Except that’s very definitely not true; most jobs have actual accomplishments that need to be done. Sure, diversity coordinators are figures no one would miss if they all called in for months at a time, but almost all of the common jobs need to actually do something. Even the HR lady could perhaps be routed around but there are actual things she does; if she quit on short notice management would have to do it until they found a new one.

It seems like this idea is limited to very high status jobs- and truthfully I don’t know if replacing CEO’s with a block of wood in a suit would make any difference, I suspect it depends on the company- and we only notice it when it applies to things like ‘surgeon’ and ‘airline pilot’, where, not knowing how to do there jobs even in very broad strokes, I can tell you that a block of wood in a uniform powered by chat gpt could not do it.

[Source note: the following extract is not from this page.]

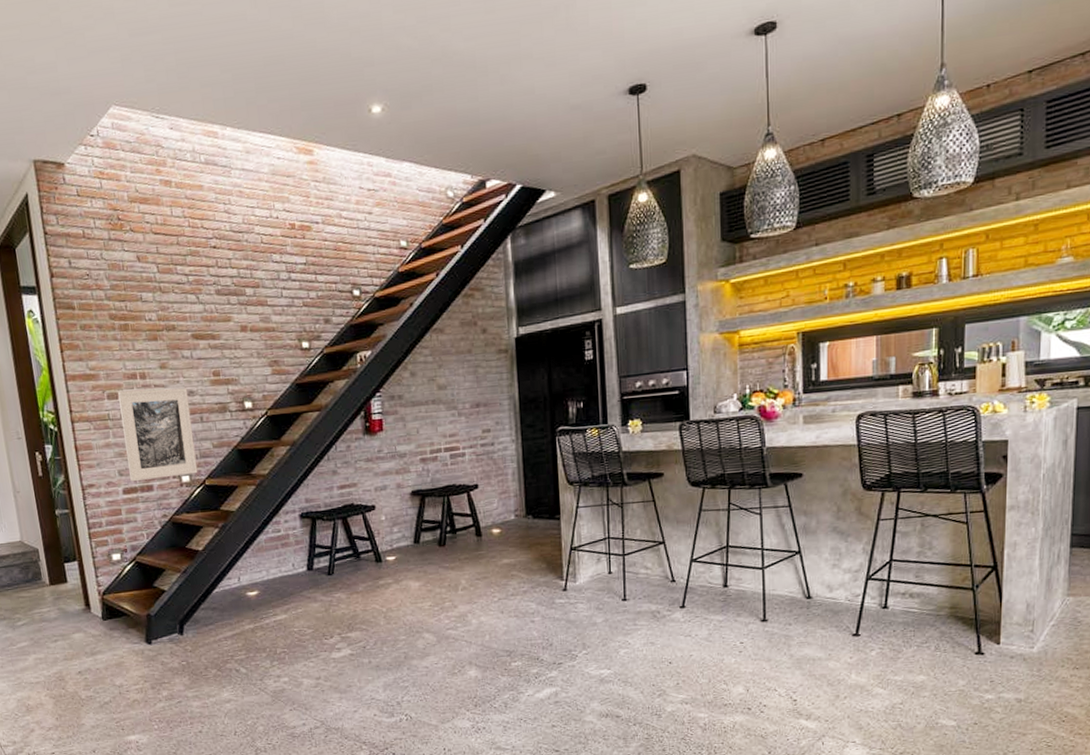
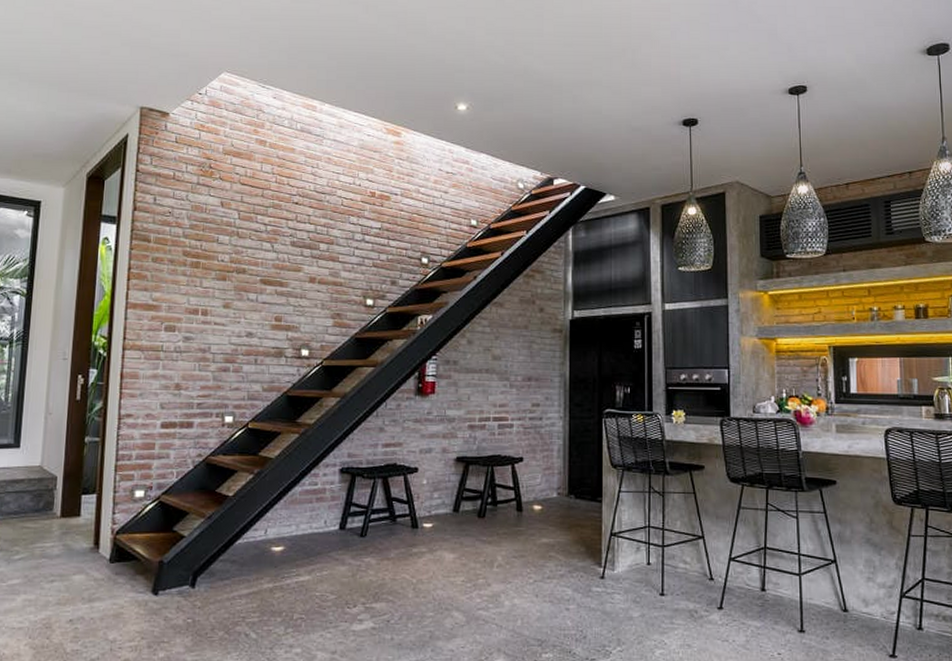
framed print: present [118,388,198,482] -> none [171,325,247,417]

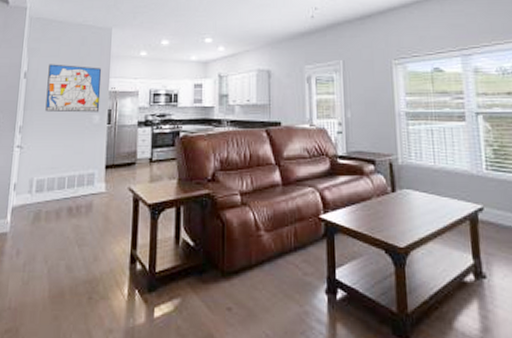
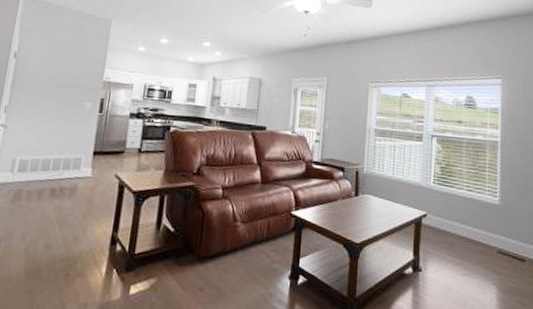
wall art: present [45,64,101,113] -> none [34,47,97,100]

Honestly I’m not actually sure if diversity advocates believe these jobs are less skill-heavy than commonly assumed or if they’re just high on their own supply about the massive untapped potential of black women.

I think the government/academic jobs vs private sector jobs is doing most of the divide there. As Ghostbusters said, "You don't know what it's like out there! I've worked in the private sector. They expect results."

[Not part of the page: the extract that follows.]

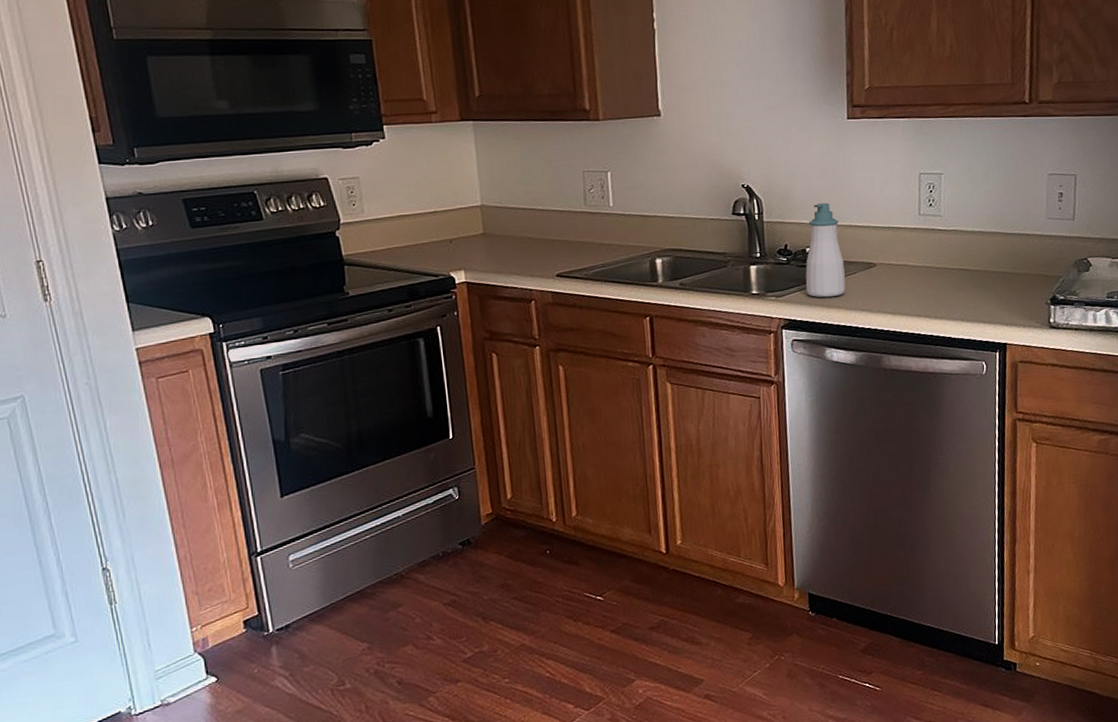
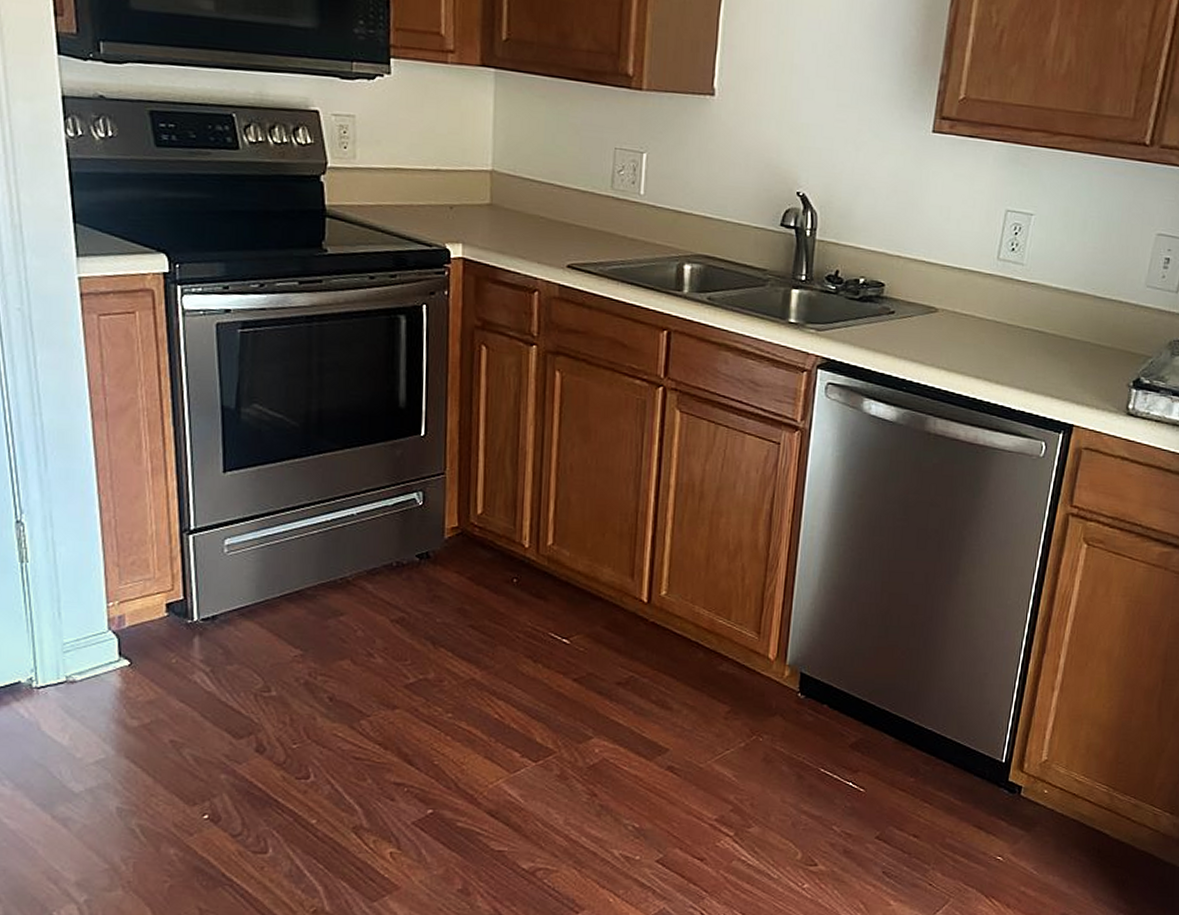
soap bottle: present [805,202,846,298] -> none [852,227,903,341]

I've worked government jobs (low level ones) and I've worked private sector, and in the government job I just had to do the minimum required and follow the rules and I could be sure not to be fired. Private sector there have been times I've worked my butt off and still went home scared that I'd be unemployed next month because the company went belly up.

The wider concept of bullshit jobs also includes jobs that need to be done quickly and well because your employer is competing with other employers, not so much because the job would demand efficiency and high competence even in a vacuum (such as a nuclear plant operator).